Gedung tinggi dimana-mana, ada gedung percakar langit, mall besar, hotel
berbintang, apartemen mewah, jalan tol, jalan layang. Itu siapa yang
membangunnya? Kenapa bukan kita? Kenapa kita baru punya seperti ini sudah
mengatakan bahwa kita sudah cukup. Sementara Tuhan menciptakan alam ini begitu
besar. Allah tidak melarang kita menjadi besar, justru Allah menuntut kita
supaya besar, kuat dan kaya agar kita bisa membantu saudara-saudara kita yang
lemah.
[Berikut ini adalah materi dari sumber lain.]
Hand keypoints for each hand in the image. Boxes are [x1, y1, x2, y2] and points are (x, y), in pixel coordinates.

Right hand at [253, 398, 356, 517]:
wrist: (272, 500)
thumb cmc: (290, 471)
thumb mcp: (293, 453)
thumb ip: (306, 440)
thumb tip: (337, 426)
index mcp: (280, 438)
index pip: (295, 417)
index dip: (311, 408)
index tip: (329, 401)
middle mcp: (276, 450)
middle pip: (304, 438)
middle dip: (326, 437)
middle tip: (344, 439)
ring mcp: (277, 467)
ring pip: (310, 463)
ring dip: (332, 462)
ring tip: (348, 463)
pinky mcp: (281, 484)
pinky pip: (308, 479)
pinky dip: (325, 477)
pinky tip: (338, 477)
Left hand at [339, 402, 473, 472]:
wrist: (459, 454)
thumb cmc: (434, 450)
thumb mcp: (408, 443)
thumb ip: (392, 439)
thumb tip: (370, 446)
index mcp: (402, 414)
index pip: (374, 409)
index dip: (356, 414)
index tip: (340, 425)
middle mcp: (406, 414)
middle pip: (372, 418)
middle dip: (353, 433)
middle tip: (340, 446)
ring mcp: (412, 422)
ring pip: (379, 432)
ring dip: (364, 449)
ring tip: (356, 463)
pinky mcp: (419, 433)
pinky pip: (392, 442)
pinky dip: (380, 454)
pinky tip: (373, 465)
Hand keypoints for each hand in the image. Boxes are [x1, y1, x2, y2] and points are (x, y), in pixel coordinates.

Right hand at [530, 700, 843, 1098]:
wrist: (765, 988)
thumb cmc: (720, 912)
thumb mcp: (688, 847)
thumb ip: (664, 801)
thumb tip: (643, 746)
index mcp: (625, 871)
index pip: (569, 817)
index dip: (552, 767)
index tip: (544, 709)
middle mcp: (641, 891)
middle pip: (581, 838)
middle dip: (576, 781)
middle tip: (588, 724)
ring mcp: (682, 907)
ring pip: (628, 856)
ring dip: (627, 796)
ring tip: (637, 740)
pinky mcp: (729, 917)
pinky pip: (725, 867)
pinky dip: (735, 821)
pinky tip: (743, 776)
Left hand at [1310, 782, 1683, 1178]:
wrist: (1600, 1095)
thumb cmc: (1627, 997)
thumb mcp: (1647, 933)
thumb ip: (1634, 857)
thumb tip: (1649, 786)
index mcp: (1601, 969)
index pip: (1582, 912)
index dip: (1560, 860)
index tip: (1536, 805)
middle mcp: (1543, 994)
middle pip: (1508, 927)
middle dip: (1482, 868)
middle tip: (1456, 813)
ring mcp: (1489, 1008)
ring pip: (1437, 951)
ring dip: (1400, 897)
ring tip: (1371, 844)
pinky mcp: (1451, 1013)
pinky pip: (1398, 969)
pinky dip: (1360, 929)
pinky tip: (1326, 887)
Kalau Allah sekarang memberikan kesempatan kepada kita untuk sukses,
lakukanlah karena mungkin saudara kita tidak diberi kesempatan seperti ini.
Untuk memperbesar
visi kita perlu banyak belajar dan melihat perkembangan dunia ini. Salah
satunya dengan pergi ke luar negeri seperti yang saya dan Iil lakukan bulan
Februari lalu ke Norwegia dan Finlandia. Kami sekarang sudah mempunyai fikiran, paradigma baru dan pandangan
seperti orang Eropah. Sudah sama dengan pemikiran orang-orang hebat dari Sinar
Mas. Kami sekarang mempunyai keyakinan yang semakin besar untuk sukses dan
membangun perusahana ini lebih sukses lagi. Kami ingin mengajak sebanyak
mungkin dari tema-teman untuk merasakan seperti yang kami rasakan. Mempunyai
visi dan keyakinan yang besar. Mari kita bekerja maksimal tahun ini sehingga
tahun depan ada sepuluh bahkan lebih dari kita yang jalan-jalan ke luar negeri.
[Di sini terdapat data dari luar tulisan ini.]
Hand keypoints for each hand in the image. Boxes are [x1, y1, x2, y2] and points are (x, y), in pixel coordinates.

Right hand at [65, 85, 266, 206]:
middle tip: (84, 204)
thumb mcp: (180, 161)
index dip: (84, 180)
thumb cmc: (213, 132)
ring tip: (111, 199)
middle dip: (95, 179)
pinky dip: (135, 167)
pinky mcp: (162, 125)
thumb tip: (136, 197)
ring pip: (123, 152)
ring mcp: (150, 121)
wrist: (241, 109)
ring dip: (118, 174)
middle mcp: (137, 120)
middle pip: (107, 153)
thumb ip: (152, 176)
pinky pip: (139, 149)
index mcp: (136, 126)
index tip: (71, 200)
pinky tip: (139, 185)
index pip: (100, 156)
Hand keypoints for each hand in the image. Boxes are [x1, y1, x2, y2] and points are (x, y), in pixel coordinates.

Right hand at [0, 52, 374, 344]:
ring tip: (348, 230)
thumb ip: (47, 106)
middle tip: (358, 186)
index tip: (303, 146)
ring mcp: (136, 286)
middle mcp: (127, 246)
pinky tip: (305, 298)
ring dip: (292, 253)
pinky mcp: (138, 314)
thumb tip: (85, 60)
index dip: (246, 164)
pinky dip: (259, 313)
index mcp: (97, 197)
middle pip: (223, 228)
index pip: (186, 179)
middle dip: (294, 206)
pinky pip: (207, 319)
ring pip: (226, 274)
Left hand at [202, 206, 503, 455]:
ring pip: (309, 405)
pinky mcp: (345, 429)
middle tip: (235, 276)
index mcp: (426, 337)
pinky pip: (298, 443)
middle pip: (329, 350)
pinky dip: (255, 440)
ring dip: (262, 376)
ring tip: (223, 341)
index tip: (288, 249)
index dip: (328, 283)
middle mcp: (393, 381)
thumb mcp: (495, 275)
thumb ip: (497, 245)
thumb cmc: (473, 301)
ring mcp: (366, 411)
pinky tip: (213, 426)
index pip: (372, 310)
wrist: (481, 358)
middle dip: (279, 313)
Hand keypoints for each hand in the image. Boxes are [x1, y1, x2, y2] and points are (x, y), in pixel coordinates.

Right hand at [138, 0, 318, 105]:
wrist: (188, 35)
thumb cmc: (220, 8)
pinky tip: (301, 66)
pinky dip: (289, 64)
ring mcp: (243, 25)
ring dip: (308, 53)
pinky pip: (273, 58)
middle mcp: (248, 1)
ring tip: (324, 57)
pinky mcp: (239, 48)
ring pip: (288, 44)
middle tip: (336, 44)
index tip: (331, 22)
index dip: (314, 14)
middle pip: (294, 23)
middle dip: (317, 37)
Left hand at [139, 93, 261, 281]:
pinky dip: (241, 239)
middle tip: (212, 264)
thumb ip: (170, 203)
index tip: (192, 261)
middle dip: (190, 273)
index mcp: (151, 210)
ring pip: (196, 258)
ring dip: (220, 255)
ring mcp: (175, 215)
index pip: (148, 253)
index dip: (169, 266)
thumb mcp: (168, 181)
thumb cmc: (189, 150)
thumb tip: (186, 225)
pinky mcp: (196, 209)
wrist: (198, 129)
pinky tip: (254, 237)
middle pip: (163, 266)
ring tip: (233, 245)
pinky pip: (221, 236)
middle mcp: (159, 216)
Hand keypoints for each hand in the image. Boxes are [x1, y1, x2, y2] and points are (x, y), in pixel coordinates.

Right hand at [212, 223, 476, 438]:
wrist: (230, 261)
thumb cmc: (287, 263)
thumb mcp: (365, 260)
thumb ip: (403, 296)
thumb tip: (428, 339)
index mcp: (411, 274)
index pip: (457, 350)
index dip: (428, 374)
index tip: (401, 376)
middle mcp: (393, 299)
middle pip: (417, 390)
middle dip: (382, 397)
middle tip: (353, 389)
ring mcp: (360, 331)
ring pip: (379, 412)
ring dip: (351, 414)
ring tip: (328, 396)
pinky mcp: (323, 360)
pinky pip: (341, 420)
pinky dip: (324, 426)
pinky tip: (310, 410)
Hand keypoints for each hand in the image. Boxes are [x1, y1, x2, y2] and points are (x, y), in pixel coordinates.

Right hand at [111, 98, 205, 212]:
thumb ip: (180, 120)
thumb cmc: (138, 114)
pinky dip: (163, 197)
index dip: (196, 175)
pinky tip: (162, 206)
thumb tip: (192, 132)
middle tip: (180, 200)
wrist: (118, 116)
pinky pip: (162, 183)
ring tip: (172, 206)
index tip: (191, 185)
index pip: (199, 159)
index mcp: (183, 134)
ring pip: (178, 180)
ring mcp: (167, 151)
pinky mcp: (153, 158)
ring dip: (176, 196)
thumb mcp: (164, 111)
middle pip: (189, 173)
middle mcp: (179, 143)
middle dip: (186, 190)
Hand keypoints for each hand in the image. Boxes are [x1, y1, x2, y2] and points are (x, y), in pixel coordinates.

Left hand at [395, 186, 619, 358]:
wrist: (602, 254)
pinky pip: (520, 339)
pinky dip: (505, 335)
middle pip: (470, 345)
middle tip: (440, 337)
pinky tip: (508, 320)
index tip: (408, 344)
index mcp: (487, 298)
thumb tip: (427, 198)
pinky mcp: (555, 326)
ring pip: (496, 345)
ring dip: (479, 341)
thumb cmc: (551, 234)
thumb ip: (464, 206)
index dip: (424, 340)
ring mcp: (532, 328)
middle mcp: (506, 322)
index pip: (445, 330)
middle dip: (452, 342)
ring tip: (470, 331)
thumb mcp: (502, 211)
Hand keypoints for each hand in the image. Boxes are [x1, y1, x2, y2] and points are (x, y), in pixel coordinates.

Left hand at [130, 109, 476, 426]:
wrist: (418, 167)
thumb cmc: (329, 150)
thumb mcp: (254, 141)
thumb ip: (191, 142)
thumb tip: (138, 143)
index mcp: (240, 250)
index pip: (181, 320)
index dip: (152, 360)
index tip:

Ada paket ke Capri Island di Italia, ada paket ke China dan ke Bali. Saya sudah
tidak sabar melihat semangat dari teman-teman sekembalinya dari perjalanan itu.
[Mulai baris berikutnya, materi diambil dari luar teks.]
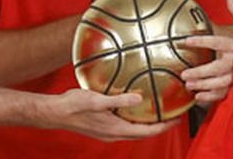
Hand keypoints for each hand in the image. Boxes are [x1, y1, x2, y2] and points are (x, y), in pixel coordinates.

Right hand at [35, 89, 178, 140]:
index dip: (164, 126)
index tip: (177, 118)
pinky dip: (135, 119)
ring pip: (134, 130)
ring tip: (158, 111)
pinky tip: (134, 108)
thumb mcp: (98, 100)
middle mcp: (114, 134)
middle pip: (144, 132)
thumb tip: (139, 98)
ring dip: (147, 123)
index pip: (147, 131)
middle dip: (159, 125)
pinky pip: (125, 126)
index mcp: (116, 130)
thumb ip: (119, 100)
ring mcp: (108, 132)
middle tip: (172, 114)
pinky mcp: (103, 127)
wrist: (56, 112)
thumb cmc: (74, 106)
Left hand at [180, 0, 232, 105]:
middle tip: (184, 73)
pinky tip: (199, 97)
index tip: (185, 41)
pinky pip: (226, 93)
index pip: (217, 41)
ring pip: (219, 83)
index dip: (201, 41)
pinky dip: (212, 97)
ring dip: (203, 85)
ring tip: (188, 85)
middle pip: (216, 67)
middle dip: (199, 71)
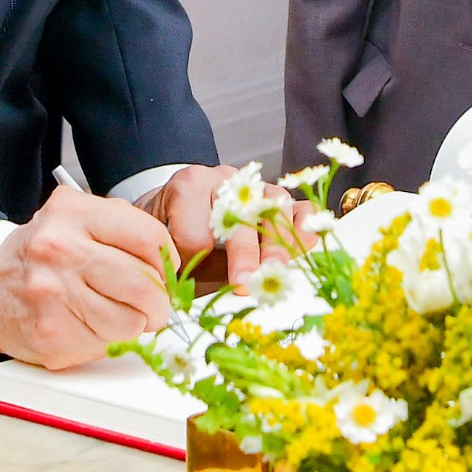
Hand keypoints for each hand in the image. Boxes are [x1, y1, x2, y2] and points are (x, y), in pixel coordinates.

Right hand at [0, 185, 176, 368]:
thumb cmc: (44, 254)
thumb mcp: (79, 219)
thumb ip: (125, 229)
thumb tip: (171, 265)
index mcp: (73, 214)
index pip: (149, 238)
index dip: (167, 261)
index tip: (165, 271)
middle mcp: (59, 251)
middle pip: (143, 285)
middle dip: (159, 302)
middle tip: (154, 305)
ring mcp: (53, 296)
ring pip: (130, 322)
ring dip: (135, 324)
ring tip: (119, 314)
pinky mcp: (51, 336)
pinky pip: (106, 346)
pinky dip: (108, 340)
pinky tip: (90, 326)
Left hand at [143, 165, 321, 288]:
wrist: (179, 214)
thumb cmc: (174, 234)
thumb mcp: (166, 247)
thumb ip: (180, 265)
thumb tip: (189, 292)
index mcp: (188, 187)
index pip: (196, 229)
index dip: (194, 259)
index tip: (189, 276)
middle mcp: (226, 180)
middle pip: (240, 214)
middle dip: (243, 253)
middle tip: (244, 283)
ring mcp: (256, 187)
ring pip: (275, 208)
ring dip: (277, 246)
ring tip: (274, 274)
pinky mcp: (279, 201)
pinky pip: (301, 207)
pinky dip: (305, 227)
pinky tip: (305, 245)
Kunci utama untuk ke luar negeri adalah masalah paspor saja. Bagi mereka yang
belum keluar negeri sepertinya keluar negeri itu masalah besar sekali.
Untuk
mendorong saya berfikir besar dan bekerja lebih keras saya sekarang merubah
persepsi saya. Mulai dari sekarang saya meyakinkan ke diri saya bahwa saya
bukan lagi pemilik saham perusahaan ini. Saya adalah CE0 yang bekerja dan
dibayar. Saham milik saya sekarang saya serahkan ke ayah saya yang mempunyai
visi dan keinginan besar. Perusahaan ini akan menjadi perwujudan dari mimpi dan
misi dari ayah saya. Tapi karena ayah saya sudah meninggal maka saya tetap
menjadi pemilik saham realnya dan ayah saya menjadi intangible share holder atau yang tidak
terlihat tapi mempunyai marwah yang sangat kuat yang mendorong saya untuk
senatiasa berfikir dan bekerja keras. Anda tentu tahu bahwa selama ini ayah
saya memberikan pengaruh yang sangat besar untuk kemajuan L&G. Pada saat
perusahaan ini baru dimulai dan tertatih-tatih, dan saya kehilangan orang yang
mendukung, ayah sayalah yang menjadi motivator dan mentor saya. Pada saat kita
sudah mulai berkembang ayah saya yang mendorong agar kita segera mengganti
mobil dengan yang lebih layak. Ayah saya juga yang mendorong agar kita segera
pindah ke kantor baru ini walau kondisi ekonomi sedang tidak bagus. Karena
beliau yakin bahwa kita pasti bisa melewatinya. Sebagai penghargaan atas jasa
beliau maka beliau kita beri penghormatan sebagai penggunting pita kantor baru
dan memberikan kata sambutan yang sangat berkesan. Masih ingatkan pesan-pesan
beliau? Itulah kata-kata terakhir beliau untuk itu. Dua minggu setelah itu
beliau meninggal dunia setelah menyaksikan kita berhasil melewati tahap pertama
di bisnis kita. Tugas saya dan anda adalah membawa perusahaan ini ke tahap yang
jauh lebih besar seperti yang beliau impikan.